Bir yol bisikleti kullanıcısı olarak söyleyeceklerim:
Lastik, lastik, lastik!..
Düz maşa + ince (32'nin altı) yüksek basınçlı lastiklerle, düz asfalt olmayan her yer işkenceye dönecektir. Konforludur falan diyene aldanmayın, hafif pütürlü yolda yavaş sürüş bile beyninizi zonklatır, kıçınızı ağrıtır. Pedli bir taytınız yoksa gece ağlatır. Kısaca müthiş konforsuzdur..
Amortisörlü maşa + kalın alçak basınçlı lastik, konfor bir nebze sağlar, ama bisiklet gitmez, pedala bastığınız güç sürtünmeye ve amortisörün sönümlemesine kurban gider, hele de pek de kaliteli olmayan bir süspansiyon ise (ki kalitelileri de zaten genelde yüksek salınıma sahip) bir de üstüne eklenen süspansiyon ağırlığyla, bisikletin üzerinde ıkınıp sıkılırsınız..
Peki çözüm?
Ya düz maşa, doğru geometrili, doğru kalınlıkta (50>x>35mm) ve optimum basınçta ve düz desende lastikli bir şehir (urban) bisikleti...

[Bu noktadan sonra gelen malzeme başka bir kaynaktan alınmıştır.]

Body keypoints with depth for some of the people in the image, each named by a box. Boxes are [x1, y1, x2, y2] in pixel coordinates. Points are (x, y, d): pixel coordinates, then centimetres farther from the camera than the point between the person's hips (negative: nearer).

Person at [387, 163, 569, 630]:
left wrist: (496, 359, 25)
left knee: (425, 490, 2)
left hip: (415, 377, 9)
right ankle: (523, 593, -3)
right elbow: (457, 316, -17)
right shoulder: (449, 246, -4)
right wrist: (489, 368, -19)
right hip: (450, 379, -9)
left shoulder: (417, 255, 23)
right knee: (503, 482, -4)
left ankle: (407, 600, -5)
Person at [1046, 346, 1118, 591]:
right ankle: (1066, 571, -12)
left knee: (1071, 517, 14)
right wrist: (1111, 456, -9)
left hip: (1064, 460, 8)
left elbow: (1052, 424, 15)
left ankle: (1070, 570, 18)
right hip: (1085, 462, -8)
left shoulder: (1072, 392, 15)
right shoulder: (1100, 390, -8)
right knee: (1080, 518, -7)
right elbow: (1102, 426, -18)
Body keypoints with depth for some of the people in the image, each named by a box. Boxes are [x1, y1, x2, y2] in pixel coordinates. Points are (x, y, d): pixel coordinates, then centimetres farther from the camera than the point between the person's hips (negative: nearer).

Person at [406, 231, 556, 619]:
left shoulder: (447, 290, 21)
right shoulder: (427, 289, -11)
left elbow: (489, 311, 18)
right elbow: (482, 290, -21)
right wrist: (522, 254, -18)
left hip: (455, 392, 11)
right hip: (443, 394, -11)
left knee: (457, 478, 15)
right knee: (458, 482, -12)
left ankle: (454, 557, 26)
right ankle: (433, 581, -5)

Ya da amortisörlü, ancak görece ince (35-42 mm) gene optimum basınçta, optimum desenli (mtb lastiği değil) süspansiyonlu bir hibrit bisiklet..
Ben ilkini tercih ederdim. Düzgün kalınlık ve basınçlı lastiklere sahip bir urban bisiklet, size hem şehrin pütürlü yollarında gereken konforu en az süspansiyon kadar sağlar, hem de süspansiyonun ağırlık dezavantajını yokeder. Hele bir de karbon maşaysa, zaten fazlasıyla tatmin eder.
Yok ben arada sırada, çayıra çimene, patikaya, orman yoluna da dalarım, diyorsanız, o zaman ikinci seçeneğe alalım.